A bad hair day

My hair didn’t fall out as soon as I thought it would. I was into my 6th week of chemotherapy when the tell tale signs began. My scalp gradually started to itch more and more, and it actually became a bit sore to the touch at one point. Then I woke up one morning with lots of shoulder length, auburn colored hair lying on my pillow. To be perfectly honest, I don’t think I was as devastated to lose my hair as many women are. My hair has never been my crowning glory. I had enough of it, but only just. It was very fine and fairly thin. My natural hair color was a sort of dead pan mousy brown, and once I reached late teenage hood a pattern started to gradually repeat itself. It was growing my hair to just past shoulder length until it started looking ratty and then cutting it into a bob and dying it some exotic form of dark reddish auburn. Anything to get rid of the mousy brown. I’ve always been a slightly restless spirit and change every now and again is part of who I am. Growing up, my bedroom was never the same for 2 months in a row. My mum would walk in and stop dead in her tracks, amazed at the transformation. Furniture would be shuffled around and new posters would be on the walls. I used to drive her crazy. I used up all my pocket money just on making changes to my immediate surroundings. I have calmed down somewhat since then but it still happens to a certain extent, just on a slightly smaller scale. Now its my husband that is often left scratching his head and wondering what the heck just happened.

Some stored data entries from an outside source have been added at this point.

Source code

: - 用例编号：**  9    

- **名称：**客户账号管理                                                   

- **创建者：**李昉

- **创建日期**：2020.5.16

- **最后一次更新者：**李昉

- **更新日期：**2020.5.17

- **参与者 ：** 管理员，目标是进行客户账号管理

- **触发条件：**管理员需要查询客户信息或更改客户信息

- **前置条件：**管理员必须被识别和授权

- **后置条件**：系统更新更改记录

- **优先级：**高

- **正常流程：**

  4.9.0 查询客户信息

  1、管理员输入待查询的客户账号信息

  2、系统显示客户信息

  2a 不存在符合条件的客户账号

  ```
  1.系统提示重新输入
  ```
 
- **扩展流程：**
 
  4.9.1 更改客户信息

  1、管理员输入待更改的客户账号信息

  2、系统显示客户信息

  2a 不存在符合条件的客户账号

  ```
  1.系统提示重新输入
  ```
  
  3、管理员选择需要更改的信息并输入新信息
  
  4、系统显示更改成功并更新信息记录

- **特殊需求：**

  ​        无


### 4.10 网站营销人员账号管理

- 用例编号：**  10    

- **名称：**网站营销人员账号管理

It still wasn’t easy for me to see myself become totally bald though. It did catch up with me to a certain extent when, one day I decided to just go for broke. I cried as I stood in front of the mirror pulling my hair out in huge clumps as I threw it in the dustbin right before taking the electric shaver to my head to seal the deal. One always watches these tear jerking movies where you see the bald person who is the cancer patient going through treatment. It was just so surreal seeing myself that way too. I almost felt like I was the one in the movie and I was asking myself, ‘How the hell can this be happening to me?’


My wig.

Luckily a few weeks before I knew for sure that something was brewing up stairs, I decided that I wanted a wig. Finally, I’d have a head of hair to talk about! I went to a hair shop that specialized in wigs and I selected one that was auburn (as usual) and was made of real human hair. It was fairly long and definitely a lot thicker than I was used to. As a result the whole wig episode turned out to be a mistake. With the summers being extremely hot and humid here in the UAE, I sweated profusely under the wig and the tape that was supposed to hold everything in place didn’t exactly work as advertised. It would gradually slide further and further back on my head until I would have to do something about it, and if I was in public that wasn’t always so easy. Jaco was of the opinion that I’d made a ridiculous decision to buy the wig in the first place, and of course he was right. In the end I ditched the wig towards the end of my chemotherapy treatments and until my hair grew back, I used bandanas. I have nothing against wigs. I’ve seen many much more beautiful ones since, wishing that I’d gone for something a little more conservative, but in our climate it just wasn’t practical. I wasn’t worried however, because I was sure that when my hair grew back again once it was all over, that it would be quite a bit thicker than it was before. I’d heard stories of women who’d had thin totally nondescript heads of hair and after their chemotherapy was done, they grew back this gorgeous thick head of hair. Mmm…it didn’t quite turn out that way for me in the end.